My mother is in moderate stage of Alzheimer’s. She is very angry at the family and had to be hospitalized for combativeness. At the hospital, my father couldn’t stay the night with her. Now she is claiming dad and I are have an affair. How do I get this out of her head? It has been going on a week now and we cannot reason with her. She is refusing to let us visit her at the hospital.

Next week she is being moved to a nursing home and I would like to resolve this if it is possible.

I’m so sorry you are having this painful experience. Your mother is confused and trying to figure out what is happening to her. Most persons with dementia aren’t violent, but if your mother has a delusion (common with dementia and defined as a fixed, false idea) that you are all out to get her or that you are her husband’s girlfriend, you could see how this could cause her stress and agitation.
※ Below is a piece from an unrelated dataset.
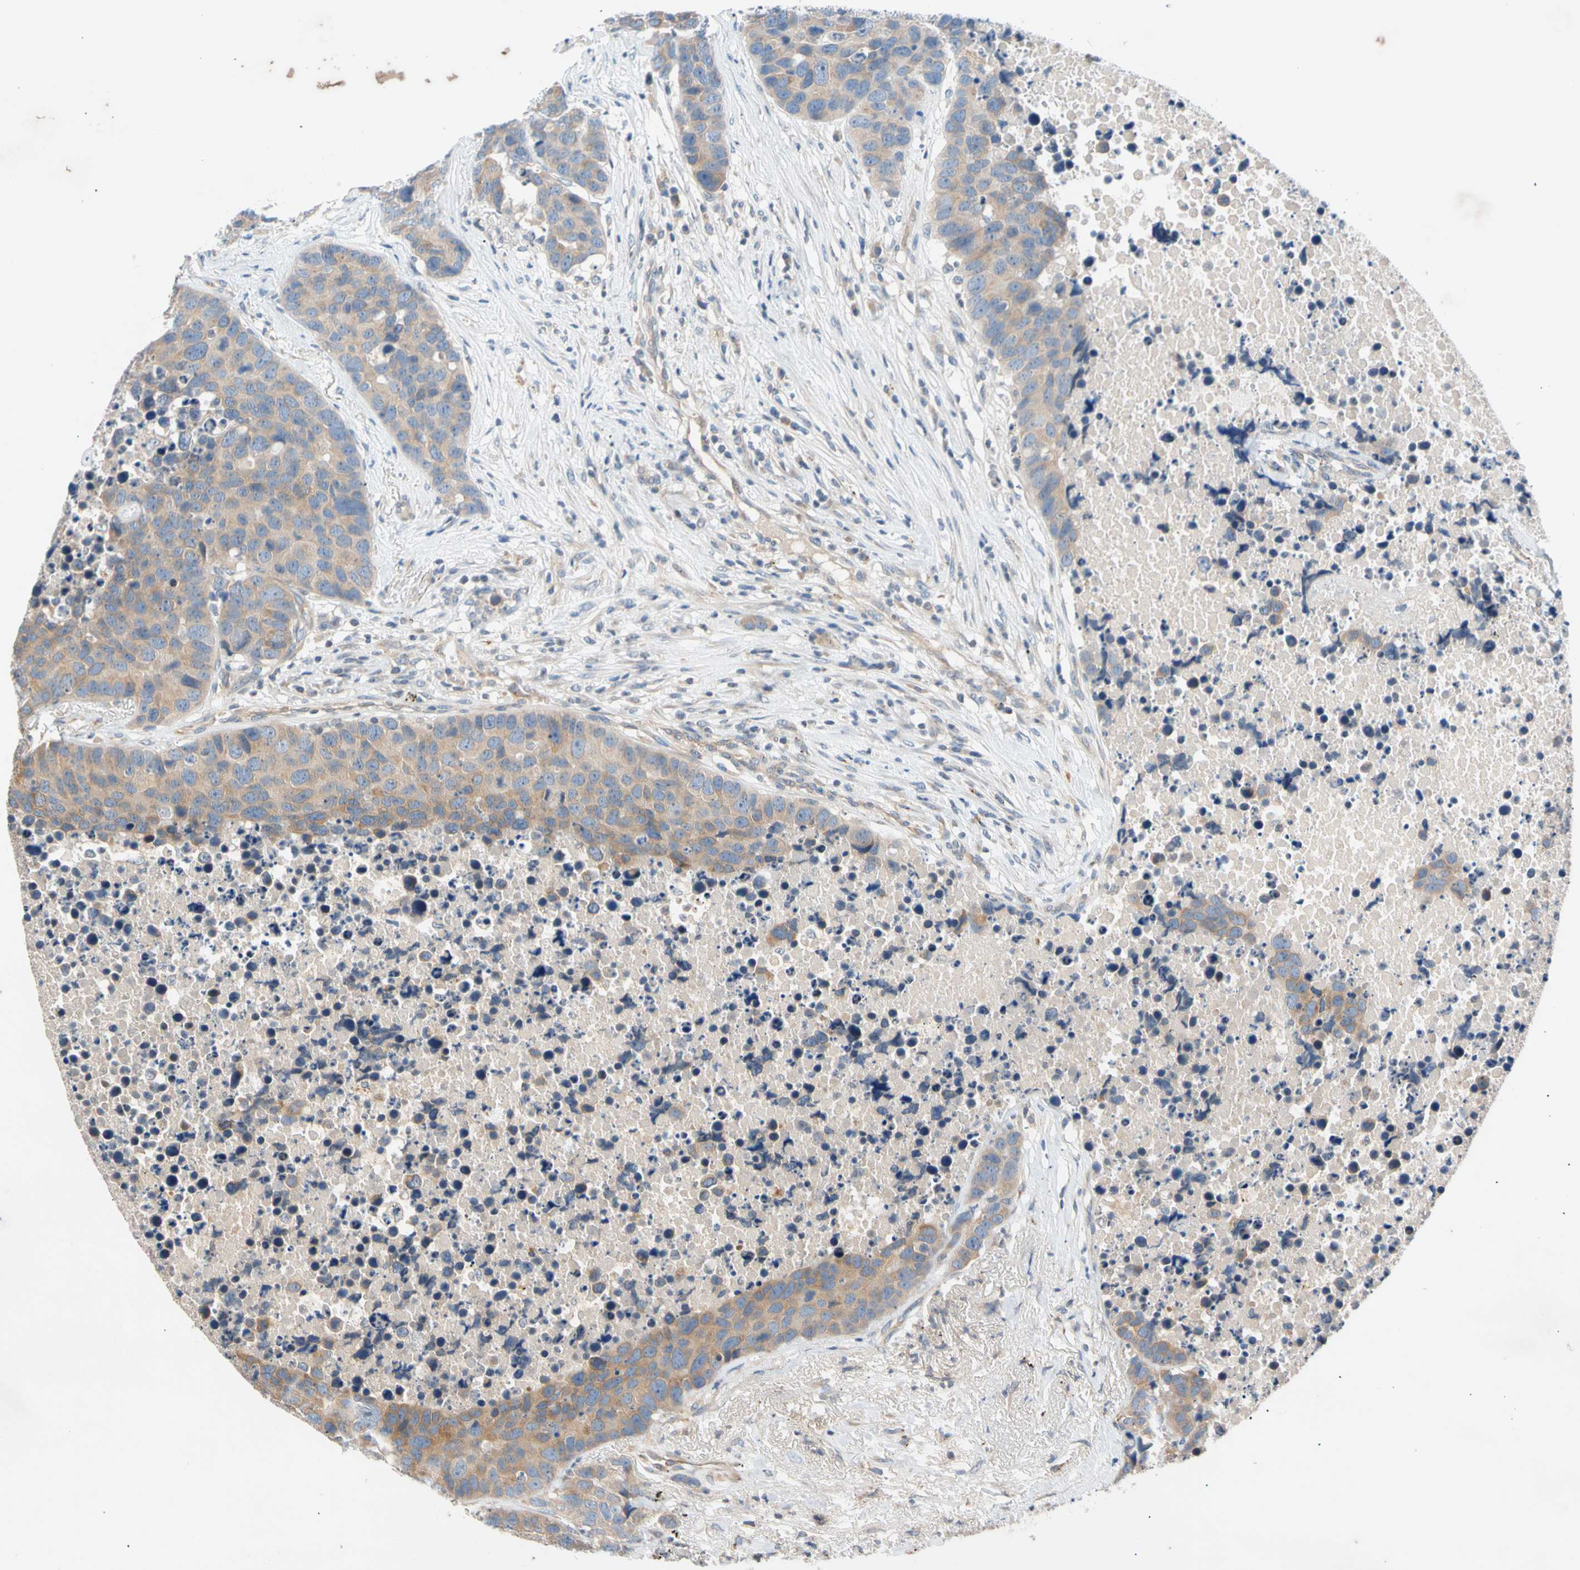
{"staining": {"intensity": "weak", "quantity": ">75%", "location": "cytoplasmic/membranous"}, "tissue": "carcinoid", "cell_type": "Tumor cells", "image_type": "cancer", "snomed": [{"axis": "morphology", "description": "Carcinoid, malignant, NOS"}, {"axis": "topography", "description": "Lung"}], "caption": "The histopathology image reveals a brown stain indicating the presence of a protein in the cytoplasmic/membranous of tumor cells in malignant carcinoid. Ihc stains the protein of interest in brown and the nuclei are stained blue.", "gene": "CNST", "patient": {"sex": "male", "age": 60}}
I doubt you will be able to resolve this issue quickly or talk her out of her beliefs. Rather than argue with her when he makes an accusation you could say, “Mom, I’m so sorry if I’ve hurt your feelings. You know that I’m your daughter and the whole family loves you.” Don’t try to rebut her arguments but stay on message. Or you could try something like, “Mom you’ve been in the hospital and that has caused you to get confused.” And then let her know she is loved. If you take this more low key approach, the delusion may go away over time.

Ask the staff at the nursing home to adopt similar language and be part of a broad effort to reassure her and help her feel safe, secure and valued.
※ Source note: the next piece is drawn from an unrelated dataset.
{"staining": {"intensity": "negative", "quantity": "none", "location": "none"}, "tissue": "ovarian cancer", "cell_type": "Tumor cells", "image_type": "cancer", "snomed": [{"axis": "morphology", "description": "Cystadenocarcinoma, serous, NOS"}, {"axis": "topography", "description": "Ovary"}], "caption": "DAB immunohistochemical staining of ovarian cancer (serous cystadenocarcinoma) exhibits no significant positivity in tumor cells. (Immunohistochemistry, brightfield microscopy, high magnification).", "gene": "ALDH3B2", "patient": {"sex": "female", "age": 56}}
It’s never my first choice but in cases like this you and your dad might want to take a week or two off or visit her less often to let her sort through these feelings.

Is there a family member she is doing well with right now (for example her son in law). It can happen that one month a particular family is the bad guy and then it changes. Utilize family members who are in favor to visit her and help her make the transition to the nursing home. I encourage you and your dad to go to a support group. They will offer lots of support, education and understanding.